*** SOURCE DOCUMENT Section Begins ***

Optoelectronic semiconductor devices, such as solar cells, lasers, photodetectors, optical modulators, light emitting diodes, and the like, represent an important class of semiconductor devices. These optoelectronic semiconductor devices are enabling devices for applications across a broad range of areas, including medicine, optical telecommunications, military, analytical, astronomy, and energy conversion, to name just a few.
Operating efficiency is a key parameter for the suitability of a device in many applications. Operating efficiency is typically dictated by at least one of two factors: (1) material quality and layer structure of the semiconductors used to form the device and (2) the efficiency with which light can be coupled into or out of the device.
Efforts to improve material quality have resulted in remarkable advances in device performance over the past decade due to advances in deposition methods, equipment, and source materials. Further improvement in material quality, however, is becoming increasingly difficult to achieve.
Several advances in the layer structure of optoelectronic semiconductor devices have also been made over the last decade or so. Multiple quantum-wells, buried oxide layers, exotic guard ring structures, and the like have been developed to try to improve device efficiency, among other reasons. Such exotic layer structures can lead to dramatically increased cost and more complicated fabrication, which can make such devices significantly less attractive for many applications.
The ability to couple light into or out of a device often depends upon the characteristics of an anti-reflection layer (a.k.a., AR coating) that is disposed on the surface of the device. A large mismatch normally exists between the refractive indices of the semiconductor and air, which results in high-reflectivity at the interface of the two materials. An anti-reflection layer is used to “soften” the effect of this the refractive index mismatch by interposing a material having a refractive index that is between those of the semiconductor and air.

*** SOURCE DOCUMENT Section Ends ***
*** EXCERPTED RECORDS Section Begins ***

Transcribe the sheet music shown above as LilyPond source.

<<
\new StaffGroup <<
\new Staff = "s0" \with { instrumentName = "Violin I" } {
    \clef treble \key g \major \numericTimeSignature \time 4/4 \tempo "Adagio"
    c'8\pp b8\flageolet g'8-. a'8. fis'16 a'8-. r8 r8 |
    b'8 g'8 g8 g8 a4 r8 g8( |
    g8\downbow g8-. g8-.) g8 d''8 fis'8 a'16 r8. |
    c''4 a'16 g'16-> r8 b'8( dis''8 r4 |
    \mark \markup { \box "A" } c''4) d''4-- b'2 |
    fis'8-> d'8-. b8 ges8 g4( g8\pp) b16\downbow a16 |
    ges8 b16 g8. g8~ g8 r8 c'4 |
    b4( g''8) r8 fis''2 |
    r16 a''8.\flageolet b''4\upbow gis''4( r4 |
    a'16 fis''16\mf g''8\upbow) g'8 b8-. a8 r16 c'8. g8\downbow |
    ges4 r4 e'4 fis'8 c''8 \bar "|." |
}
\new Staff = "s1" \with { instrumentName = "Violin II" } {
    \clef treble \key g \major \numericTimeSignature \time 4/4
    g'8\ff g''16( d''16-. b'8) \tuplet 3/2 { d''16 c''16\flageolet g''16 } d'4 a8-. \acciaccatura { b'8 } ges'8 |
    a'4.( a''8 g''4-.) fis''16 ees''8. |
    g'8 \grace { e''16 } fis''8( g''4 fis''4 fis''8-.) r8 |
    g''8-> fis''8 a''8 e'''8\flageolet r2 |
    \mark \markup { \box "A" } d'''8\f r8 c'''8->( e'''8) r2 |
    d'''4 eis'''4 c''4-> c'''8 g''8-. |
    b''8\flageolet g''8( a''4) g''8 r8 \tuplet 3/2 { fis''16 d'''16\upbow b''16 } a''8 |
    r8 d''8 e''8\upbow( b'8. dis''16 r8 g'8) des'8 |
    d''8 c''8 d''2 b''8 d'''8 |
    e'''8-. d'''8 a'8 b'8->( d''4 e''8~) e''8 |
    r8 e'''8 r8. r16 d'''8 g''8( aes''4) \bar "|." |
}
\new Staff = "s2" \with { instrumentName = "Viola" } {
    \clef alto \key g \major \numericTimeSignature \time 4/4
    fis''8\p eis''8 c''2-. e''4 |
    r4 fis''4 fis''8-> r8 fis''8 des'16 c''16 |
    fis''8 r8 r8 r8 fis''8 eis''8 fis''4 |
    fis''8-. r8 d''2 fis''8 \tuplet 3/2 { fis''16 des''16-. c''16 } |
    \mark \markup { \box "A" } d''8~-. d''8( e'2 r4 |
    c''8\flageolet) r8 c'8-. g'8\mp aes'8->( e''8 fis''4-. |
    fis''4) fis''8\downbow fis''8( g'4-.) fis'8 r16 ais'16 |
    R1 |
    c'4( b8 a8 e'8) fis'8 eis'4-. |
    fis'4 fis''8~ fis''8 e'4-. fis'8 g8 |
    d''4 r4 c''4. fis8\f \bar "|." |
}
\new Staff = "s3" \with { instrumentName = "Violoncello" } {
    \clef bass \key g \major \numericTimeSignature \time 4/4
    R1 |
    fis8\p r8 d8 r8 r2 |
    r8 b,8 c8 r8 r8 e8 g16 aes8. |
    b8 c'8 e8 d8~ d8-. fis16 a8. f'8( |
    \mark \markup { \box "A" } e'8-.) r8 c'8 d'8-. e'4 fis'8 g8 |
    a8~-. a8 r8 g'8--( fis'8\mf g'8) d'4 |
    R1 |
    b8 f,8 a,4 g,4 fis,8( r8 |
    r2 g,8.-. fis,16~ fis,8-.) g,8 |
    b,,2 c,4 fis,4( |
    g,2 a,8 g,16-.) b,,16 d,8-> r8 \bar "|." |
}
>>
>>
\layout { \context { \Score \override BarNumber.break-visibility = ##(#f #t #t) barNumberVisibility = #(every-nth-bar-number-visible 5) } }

*** EXCERPTED RECORDS Section Ends ***

## EXERCISE
According to the text on optoelectronic semiconductor devices, which two factors typically dictate a device's operating efficiency?

## ANSWER TO THIS EXERCISE
The material quality and layer structure of the semiconductors used to form the device, and the efficiency with which light can be coupled into or out of the device.